Wind and Wave Characteristics Observed During the LUMINY Gas Transfer Experiments

1999 
The parameterization of the greenhouse gas fluxes between the atmosphere and oceans as function of wind and sea state parameters remains a challenging problem, of key importance for climate modelling. It is well-known that exchange across the air-water interface of gases of poor solubility as carbon dioxide, methane, is governed by the mixing phenomena which affect the very upper water boundary layer in so far as this layer concentrates most of the resistance to transfer. However, these phenomena, dependent on various processes as momentum transfer from wind to waves and currents, turbulence generation in water, wave interaction with shear, wave breaking, thermal stratification or water surface contamination by surfactants, are complex and consequently, have been poorly described up to now. Therefore, most attempts to parameterize gas transfer have consisted essentially in measuring gas transfer rates over a large range of wind and wave conditions both in laboratory and field experiments and then, searching for empirical relations describing the gas flux evolution with wind speed (Liss et Merlivat, 1986; Wanninkhof, 1992).
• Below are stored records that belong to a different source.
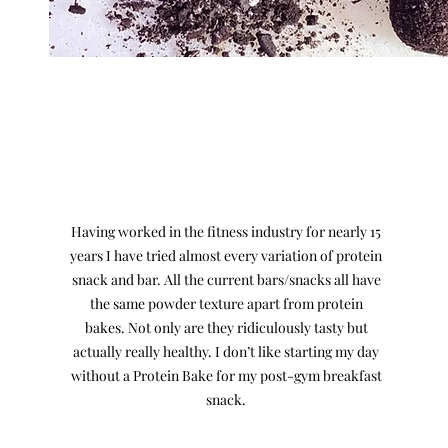
What our customers say...
Having worked in the fitness industry for nearly 15
years I have tried almost every variation of protein
snack and bar. All the current bars/snacks all have
the same powder texture apart from protein
bakes. Not only are they ridiculously tasty but
actually really healthy. I don’t like starting my day
without a Protein Bake for my post-gym breakfast
snack.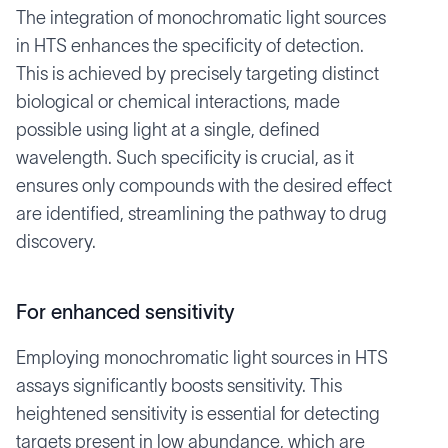
The integration of monochromatic light sources
in HTS enhances the specificity of detection.
This is achieved by precisely targeting distinct
biological or chemical interactions, made
possible using light at a single, defined
wavelength. Such specificity is crucial, as it
ensures only compounds with the desired effect
are identified, streamlining the pathway to drug
discovery.
For enhanced sensitivity
Employing monochromatic light sources in HTS
assays significantly boosts sensitivity. This
heightened sensitivity is essential for detecting
targets present in low abundance, which are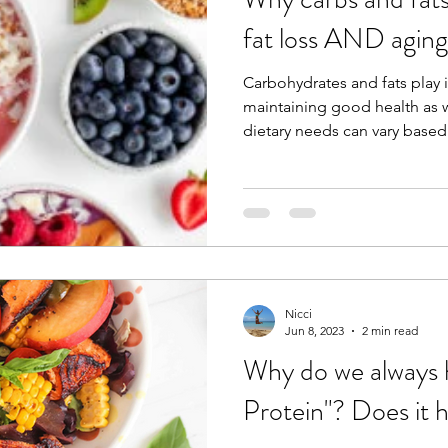
fat loss AND aging
Carbohydrates and fats play 
maintaining good health as w
dietary needs can vary based 
Nicci
Jun 8, 2023
2 min read
Why do we always 
Protein"? Does it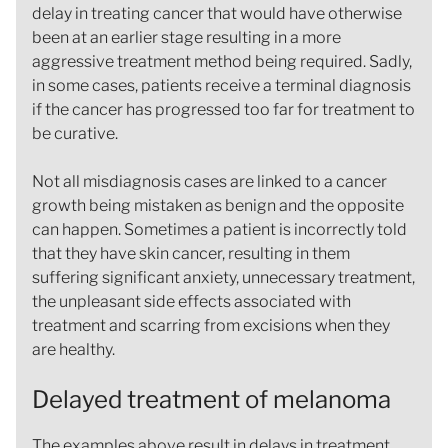
delay in treating cancer that would have otherwise
been at an earlier stage resulting in a more
aggressive treatment method being required. Sadly,
in some cases, patients receive a terminal diagnosis
if the cancer has progressed too far for treatment to
be curative.
Not all misdiagnosis cases are linked to a cancer
growth being mistaken as benign and the opposite
can happen. Sometimes a patient is incorrectly told
that they have skin cancer, resulting in them
suffering significant anxiety, unnecessary treatment,
the unpleasant side effects associated with
treatment and scarring from excisions when they
are healthy.
Delayed treatment of melanoma
The examples above result in delays in treatment,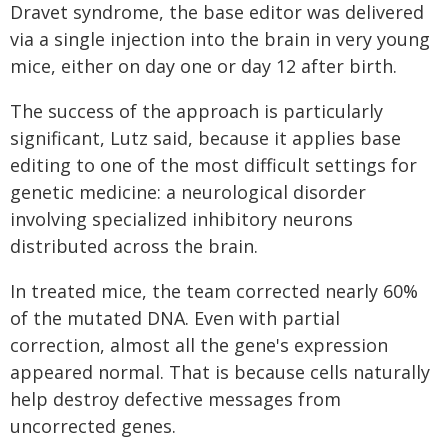
Dravet syndrome, the base editor was delivered
via a single injection into the brain in very young
mice, either on day one or day 12 after birth.
The success of the approach is particularly
significant, Lutz said, because it applies base
editing to one of the most difficult settings for
genetic medicine: a neurological disorder
involving specialized inhibitory neurons
distributed across the brain.
In treated mice, the team corrected nearly 60%
of the mutated DNA. Even with partial
correction, almost all the gene's expression
appeared normal. That is because cells naturally
help destroy defective messages from
uncorrected genes.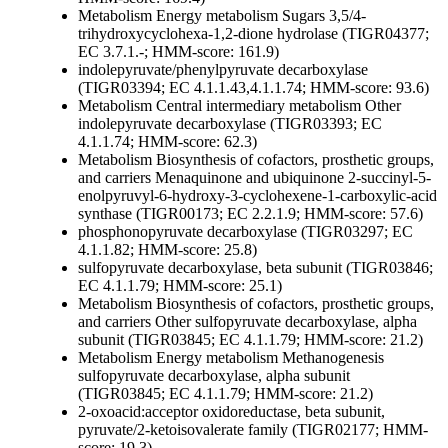
Metabolism
Energy metabolism
Sugars
3,5/4-
trihydroxycyclohexa-1,2-dione hydrolase (TIGR04377;
EC 3.7.1.-; HMM-score: 161.9)
indolepyruvate/phenylpyruvate decarboxylase
(TIGR03394; EC 4.1.1.43,4.1.1.74; HMM-score: 93.6)
Metabolism
Central intermediary metabolism
Other
indolepyruvate decarboxylase (TIGR03393; EC
4.1.1.74; HMM-score: 62.3)
Metabolism
Biosynthesis of cofactors, prosthetic groups,
and carriers
Menaquinone and ubiquinone
2-succinyl-5-
enolpyruvyl-6-hydroxy-3-cyclohexene-1-carboxylic-acid
synthase (TIGR00173; EC 2.2.1.9; HMM-score: 57.6)
phosphonopyruvate decarboxylase (TIGR03297; EC
4.1.1.82; HMM-score: 25.8)
sulfopyruvate decarboxylase, beta subunit (TIGR03846;
EC 4.1.1.79; HMM-score: 25.1)
Metabolism
Biosynthesis of cofactors, prosthetic groups,
and carriers
Other
sulfopyruvate decarboxylase, alpha
subunit (TIGR03845; EC 4.1.1.79; HMM-score: 21.2)
Metabolism
Energy metabolism
Methanogenesis
sulfopyruvate decarboxylase, alpha subunit
(TIGR03845; EC 4.1.1.79; HMM-score: 21.2)
2-oxoacid:acceptor oxidoreductase, beta subunit,
pyruvate/2-ketoisovalerate family (TIGR02177; HMM-
score: 19.3)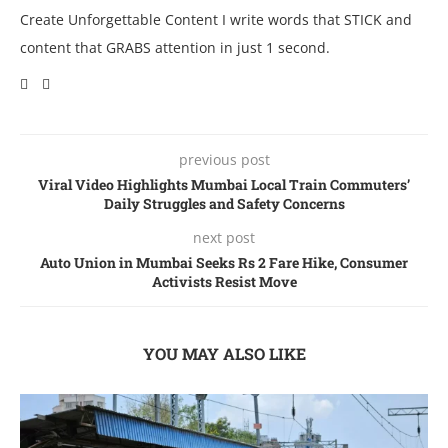
Create Unforgettable Content I write words that STICK and
content that GRABS attention in just 1 second.
previous post
Viral Video Highlights Mumbai Local Train Commuters’
Daily Struggles and Safety Concerns
next post
Auto Union in Mumbai Sееks Rs 2 Farе Hikе, Consumer
Activists Resist Move
YOU MAY ALSO LIKE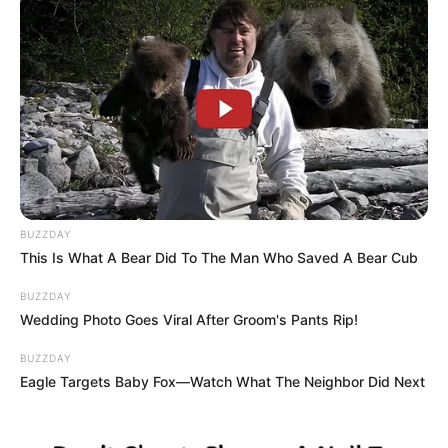
BUZZDAY
This Is What A Bear Did To The Man Who Saved A Bear Cub
BUZZDAY
Wedding Photo Goes Viral After Groom's Pants Rip!
BUZZDAY
Eagle Targets Baby Fox—Watch What The Neighbor Did Next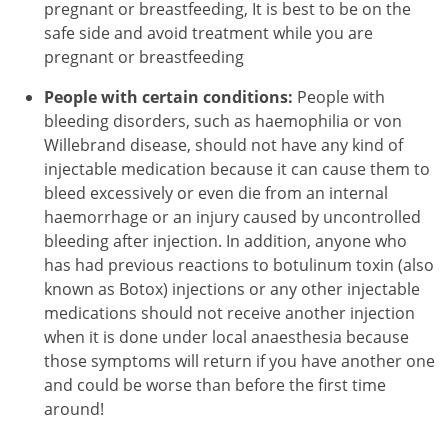
pregnant or breastfeeding, It is best to be on the
safe side and avoid treatment while you are
pregnant or breastfeeding
People with certain conditions:
People with
bleeding disorders, such as haemophilia or von
Willebrand disease, should not have any kind of
injectable medication because it can cause them to
bleed excessively or even die from an internal
haemorrhage or an injury caused by uncontrolled
bleeding after injection. In addition, anyone who
has had previous reactions to botulinum toxin (also
known as Botox) injections or any other injectable
medications should not receive another injection
when it is done under local anaesthesia because
those symptoms will return if you have another one
and could be worse than before the first time
around!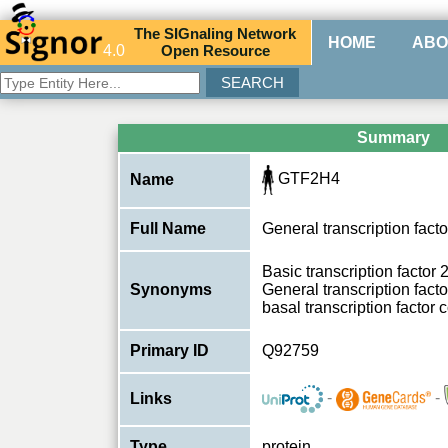
The
SIG
naling
N
etwork
HOME
ABO
4.0
O
pen
R
esource
Summary
GTF2H4
Name
Full Name
General transcription facto
Basic transcription factor
Synonyms
General transcription facto
basal transcription factor
Primary ID
Q92759
-
-
Links
Type
protein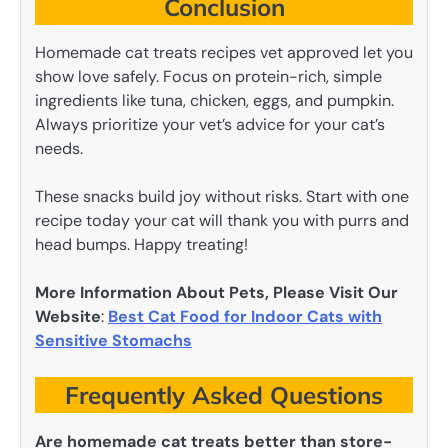
Conclusion
Homemade cat treats recipes vet approved let you
show love safely. Focus on protein-rich, simple
ingredients like tuna, chicken, eggs, and pumpkin.
Always prioritize your vet’s advice for your cat’s
needs.
These snacks build joy without risks. Start with one
recipe today your cat will thank you with purrs and
head bumps. Happy treating!
More Information About Pets, Please Visit Our
Website
:
Best Cat Food for Indoor Cats with
Sensitive Stomachs
Frequently Asked Questions
Are homemade cat treats better than store-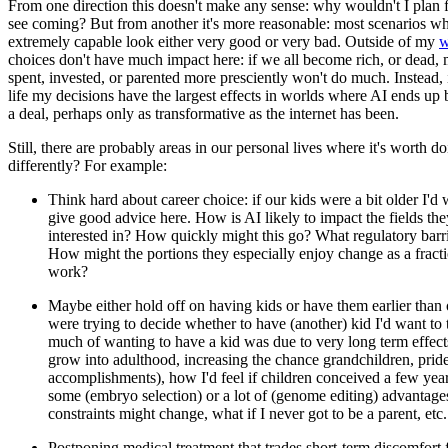
From one direction this doesn't make any sense: why wouldn't I plan fo
see coming? But from another it's more reasonable: most scenarios 
extremely capable look either very good or very bad. Outside of my
w
choices don't have much impact here: if we all become rich, or dead,
spent, invested, or parented more presciently won't do much. Instead,
life my decisions have the largest effects in worlds where AI ends up 
a deal, perhaps only as transformative as the internet has been.
Still, there are probably areas in our personal lives where it's worth 
differently? For example:
Think hard about career choice: if our kids were a bit older I'd 
give good advice here. How is AI likely to impact the fields the
interested in? How quickly might this go? What regulatory barri
How might the portions they especially enjoy change as a fracti
work?
Maybe either hold off on having kids or have them earlier than 
were trying to decide whether to have (another) kid I'd want to
much of wanting to have a kid was due to very long term effect
grow into adulthood, increasing the chance grandchildren, pride 
accomplishments), how I'd feel if children conceived a few ye
some (embryo selection) or a lot of (genome editing) advantage
constraints might change, what if I never got to be a parent, etc.
Postponing medical treatment that trades short-term discomfort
However, the available experimental data exhibit large discrepancies, in particular at high wind speeds, making these first attempts far from being completely satisfactory. The experiments planned within the framework of the LUMINIY project aimed at providing a better description of the dynamics of the air-water interface observed at high wind speeds when wave breaking is dominant, in order to identify more precisely the wind and wave parameters which control gas transfer in such conditions (for a more detailed presentation of the project, see De leeuw et al (1998)). This paper is devoted to the observations performed during the gas transfer experiments in order to describe the "sea state" and the wind stress at the water surface. The approach adopted to characterize wave breaking is presented in detail and the first results obtained at high wind speeds are discussed briefly.